- Information
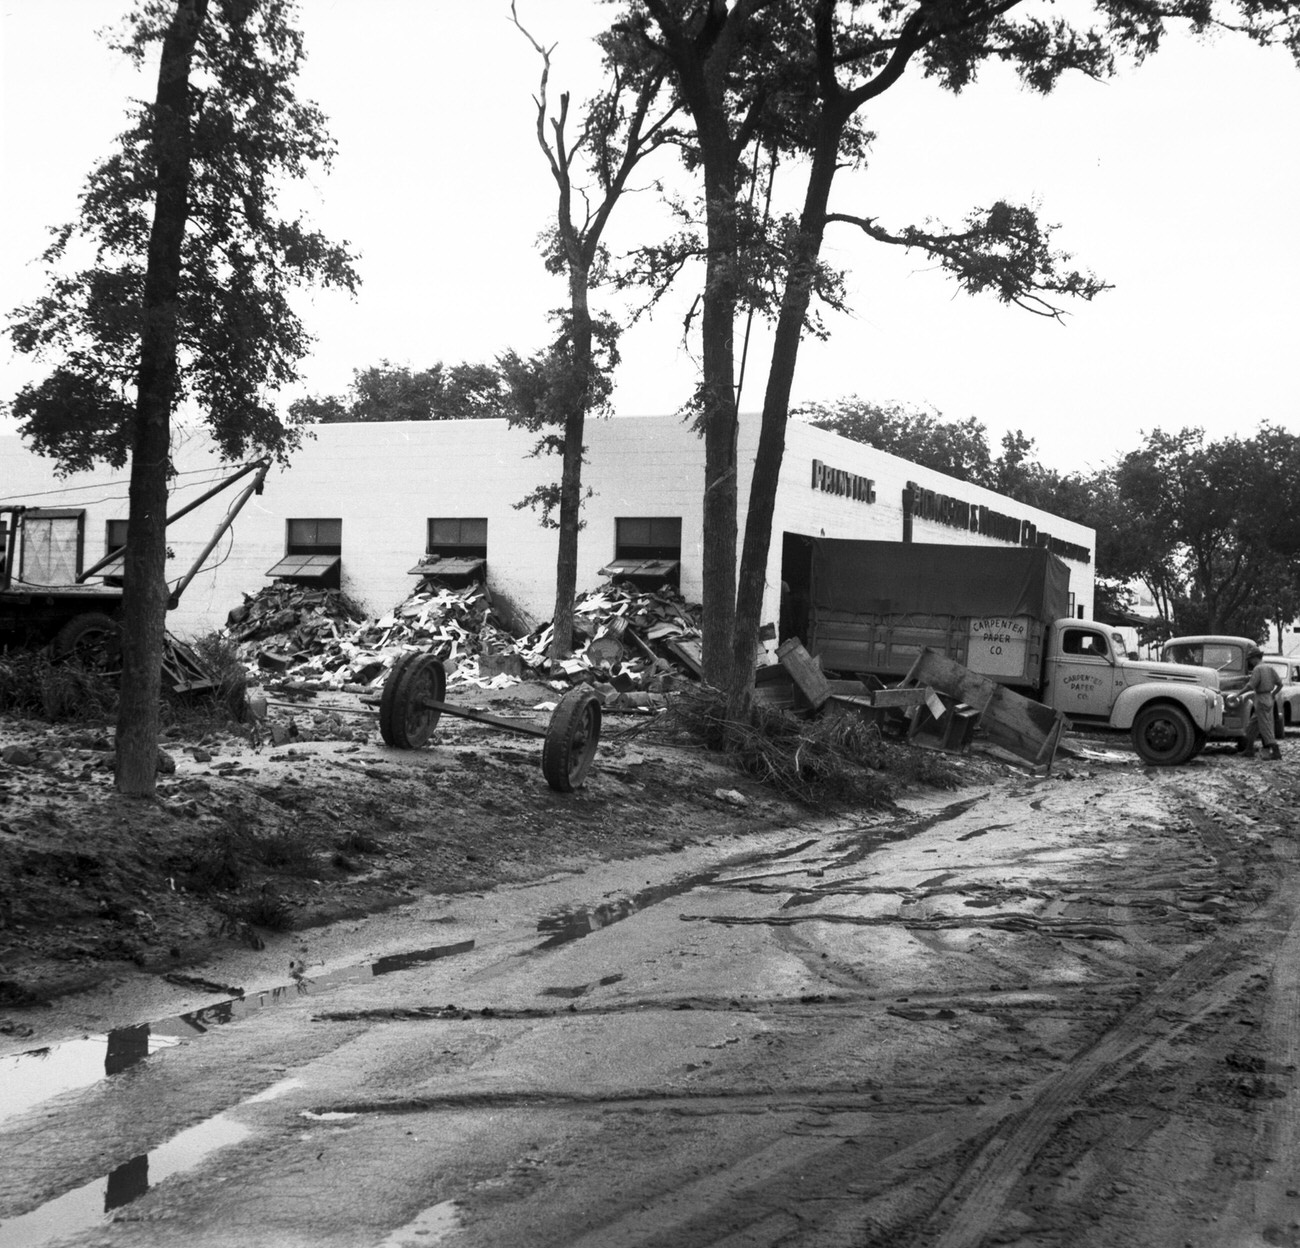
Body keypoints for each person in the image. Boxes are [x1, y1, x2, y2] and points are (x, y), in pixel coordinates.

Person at [1244, 646, 1283, 760]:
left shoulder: (1258, 669)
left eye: (1251, 659)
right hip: (1268, 698)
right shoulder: (1269, 668)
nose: (1250, 661)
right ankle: (1249, 749)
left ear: (1255, 658)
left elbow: (1251, 685)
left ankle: (1276, 751)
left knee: (1265, 727)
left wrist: (1238, 694)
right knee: (1251, 726)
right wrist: (1273, 694)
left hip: (1261, 698)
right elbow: (1280, 684)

- Exercise aim
Nothing but the lines from the one containing "left ear: (1255, 658)" through the last line of the material should be returned, each exactly as written, both ends included.

- Task solution
left ear: (1255, 658)
left elbow: (1251, 685)
left ankle: (1276, 751)
left knee: (1265, 727)
left wrist: (1238, 694)
right knee: (1251, 726)
right wrist: (1273, 694)
left hip: (1261, 698)
right elbow: (1280, 684)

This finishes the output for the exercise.